Van de ene metafoor naar de andere
De ongelooflijke cultuurreizen van Jorge Luis Borges
De cultus van het boek en andere essays door Jorge Luis Borges Vertaling: Barber van de Pol Uitgever: De Bezige Bij, 254 p., f39,50
Maarten Steenmeijer
‘Misschien is de algemene geschiedenis de geschiedenis van een paar metaforen.’
‘De uitvindingen van de filosofie zijn niet minder fantastisch dan die van de kunst.’
‘Een groot schrijver creëert zijn voorgangers.’
‘Ieder ontwikkeld mens is een theoloog en geloof is daartoe niet onontbeerlijk.’
‘Het katholieke geloof, dat wil zeggen een verzameling Hebreeuwse fantasieën, onderworpen aan Plato en Aristoteles.’
‘Die op handen zijnde onthulling, die zich niet voltrekt, is, misschien, de esthetische werkelijkheid.’
Zes vrij willekeurige grepen uit het vat vol prikkelende ideeën die verzameld zijn in de essaybundel De cultus van het boek van Jorge Luis Borges. Ze zijn in zoverre veelzeggend, dat ze uitdrukking geven aan passies die in al het werk van Borges zijn te vinden: geschiedenis, filosofie, literatuur, religie, geloof en esthetiek. Andere, hiermee samenhangende preoccupaties zijn: dromen (worden ook wij gedroomd?); de relatie tussen kunst en werkelijkheid; de tijd (die in het laatste essay weerlegd wordt) en het boek (het universum als boek, het boek als universum). Het lijkt loodzware metafysische kost, maar is dat niet bij Borges.
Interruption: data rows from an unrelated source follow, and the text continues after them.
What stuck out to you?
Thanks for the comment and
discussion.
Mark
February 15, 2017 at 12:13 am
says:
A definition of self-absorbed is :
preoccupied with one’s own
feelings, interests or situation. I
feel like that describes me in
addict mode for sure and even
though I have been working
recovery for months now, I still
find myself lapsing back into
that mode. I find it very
Hij goochelt op superieure wijze met wat de mensheid aan cultuur heeft voortgebracht. Een meester in de combinatiekunst.
Een goed voorbeeld van Borges' enorme belezenheid en geniale combinatievermogen is te vinden in ‘Geschiedenis van de echo's van een naam’. In het bestek van ruim vijf pagina's worden een uitspraak van God (‘Ik ben die Ik ben’), een uitspraak van een van Shakespeares personages (‘Ik mag dan geen kapitein meer zijn, maar ik zal eten en drinken en slapen als een kapitein; dit ding dat ik ben zal me laten leven’), en een uitspraak van een aftakelende, stervende Swift (‘Ik ben wat ik ben, ik ben wat ik ben’) met elkaar in verband gebracht, en suggereert Borges dat ze op hetzelfde neerkomen. Bij wijze van epiloog wordt ook Schopenhauers hulp ingeroepen. Intussen zijn ook de inboorlingen van Australië, de oude Egyptenaren en de Romeinen de revue gepasseerd. Het is, zoals de schrijver het uitdrukt, de geschiedenis van een spreuk, maar alleen iemand als Borges is in staat om met zo weinig woorden zo'n ongelooflijke reis door de cultuurgeschiedenis te maken, zonder dat zijn stijl aan helderheid inboet.